NEW YORK – With sequence data from bladder samples collected in individuals with or without bladder cancer, an international team has uncovered somatic mutations, clonal selection patterns, and mutational signatures that accumulate in normal bladder urothelium samples in aging or diseased individuals.
"This study reveals an unexpectedly rich landscape of mutation and selection in normal bladder, with large differences across individuals driven to some extent by our daily exposures," senior author Iñigo Martincorena, a cancer, aging, and somatic mutation researcher at the Wellcome Sanger Institute, said in a statement.
Using a combination of targeted sequencing, exome sequencing, and whole-genome sequencing, the researchers tracked somatic mutations in nearly 2,100 bladder microbiopsy samples collected from 15 healthy individuals with histologically normal bladder urothelia and five individuals with bladder cancer. Their findings, published in Science on Thursday, revealed genes that are recurrently mutated in the bladder over time, while providing a look at clonal selection and mutational signatures.
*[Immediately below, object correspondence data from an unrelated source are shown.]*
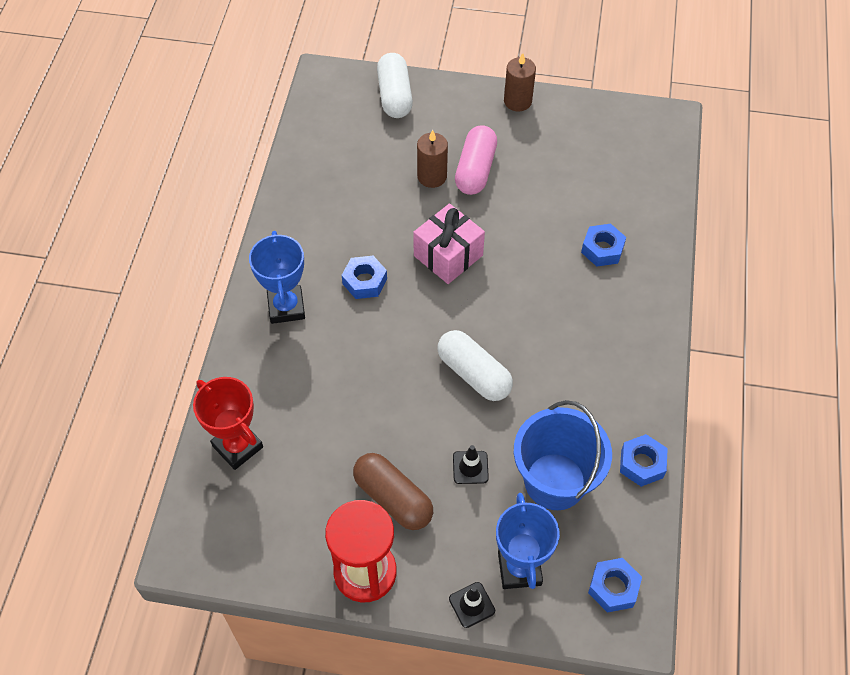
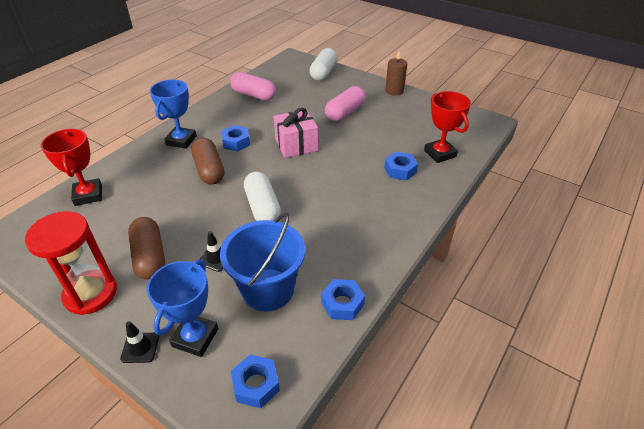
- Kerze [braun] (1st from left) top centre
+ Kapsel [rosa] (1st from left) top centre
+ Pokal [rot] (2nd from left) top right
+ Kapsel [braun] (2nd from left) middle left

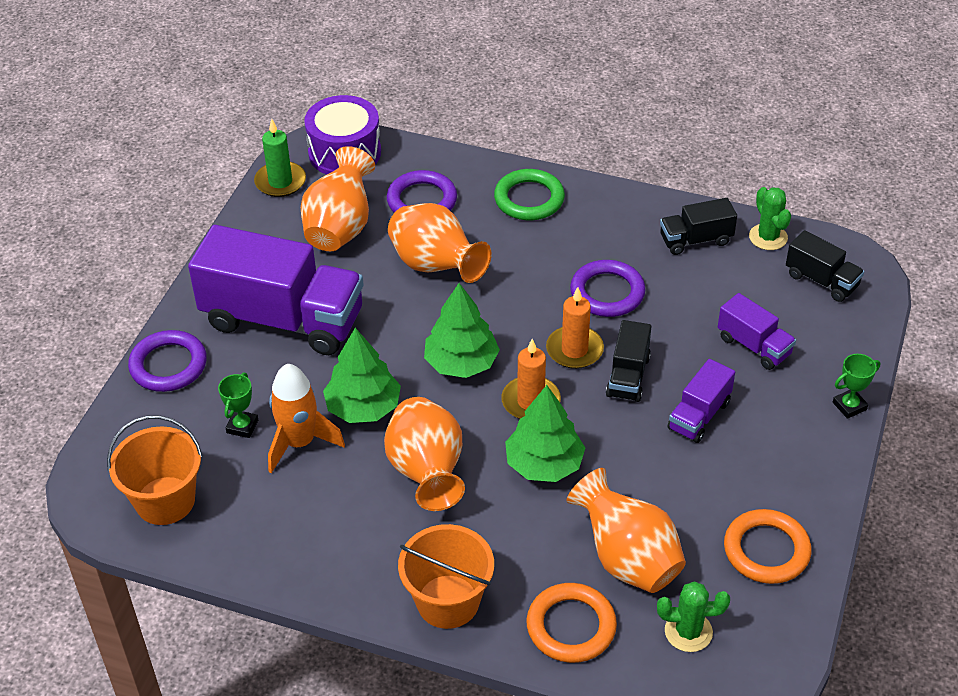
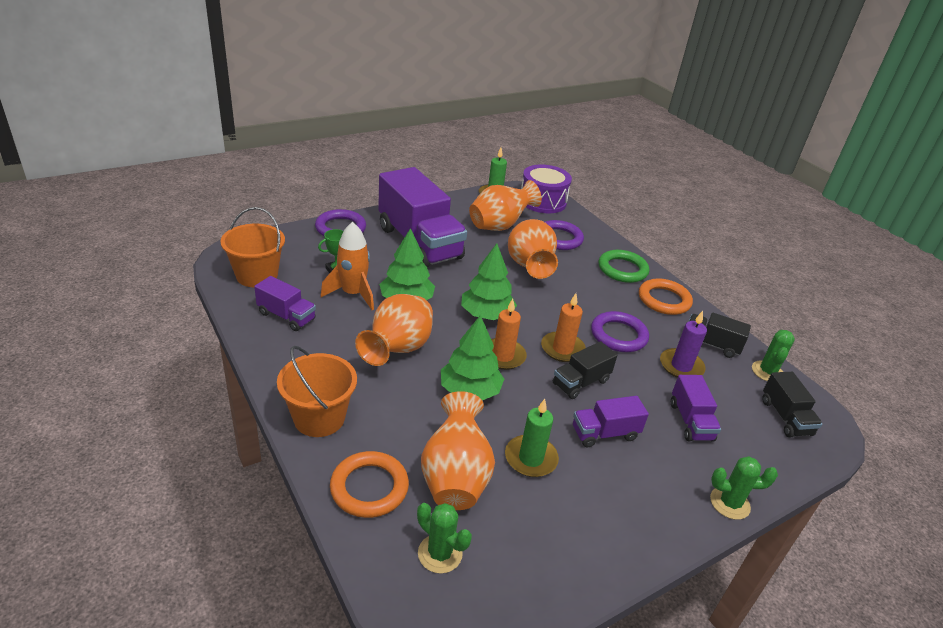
~ Pokal [grün] (2nd from left) middle right to Kaktus [grün] (2nd from left) bottom right
~ Ring [orange] (2nd from left) bottom right to middle right
+ Lastwagen [lila] (1st from left) middle left
+ Kerze [lila] middle right
+ Kerze [grün] (2nd from left) bottom centre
"This study reveals a rich landscape of mutational processes and selection in normal urothelium with large heterogeneity across clones and individuals," the authors reported.
Based on insights from 1,914 samples assessed by targeted sequencing, 655 exome-sequenced samples and 88 samples assessed by whole-genome sequencing, the team highlighted alterations in 17 genes that appeared to be under positive selection in the bladder. Genes in that set, which included genes contributing to chromatin remodeling pathways, were mutated more frequently in those with bladder cancer compared to normal bladder samples from middle-aged or elderly participants.
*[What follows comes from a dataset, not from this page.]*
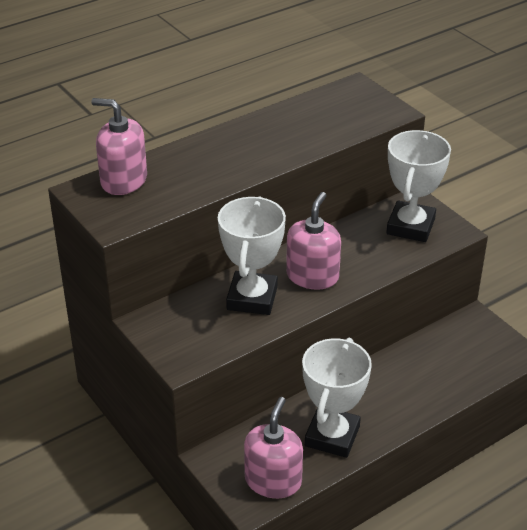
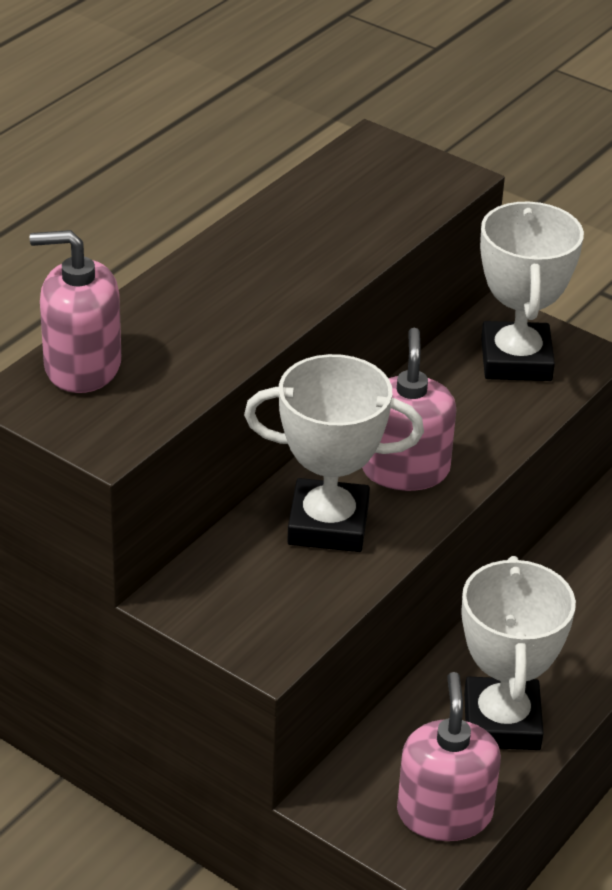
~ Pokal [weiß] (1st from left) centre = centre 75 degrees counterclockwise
"In addition to shedding light on the origins of cancer and informing early detection efforts, these observations raise questions about the possible role of these widespread mutations in aging and other diseases," Martincorena said.
The investigators found that the specific driver genes under selection in the normal bladder urothelium samples varied from one individual to the next, to some extent, as did mutational signatures. They suggested that these differences may reflect distinct environmental exposures, particularly via mutagenic or carcinogenic compounds that make their way into the urine.
Still, the results did reveal mutation patterns that were over-represented across the bladder samples, including a mutational signature stemming from APOBEC mutagenesis. And, the team explained, more fully characterizing the somatic alterations found in normal and bladder cancer samples may offer an opportunity to find individuals with bladders that are edging toward disease.
"The presence of mutations in key cancer genes in bladder tumors that are usually absent in normal tissue opens up the possibility of looking for these changes in fragments of DNA that are present in urine," co-author Thomas Mitchell, a cancer, aging, mutation, and urology researcher affiliated with the Sanger Institute and Cambridge University Hospitals, said in a statement. "These 'liquid biopsies' could be a non-invasive way to screen for bladder cancer earlier, which could help reduce the number of people who die from this disease."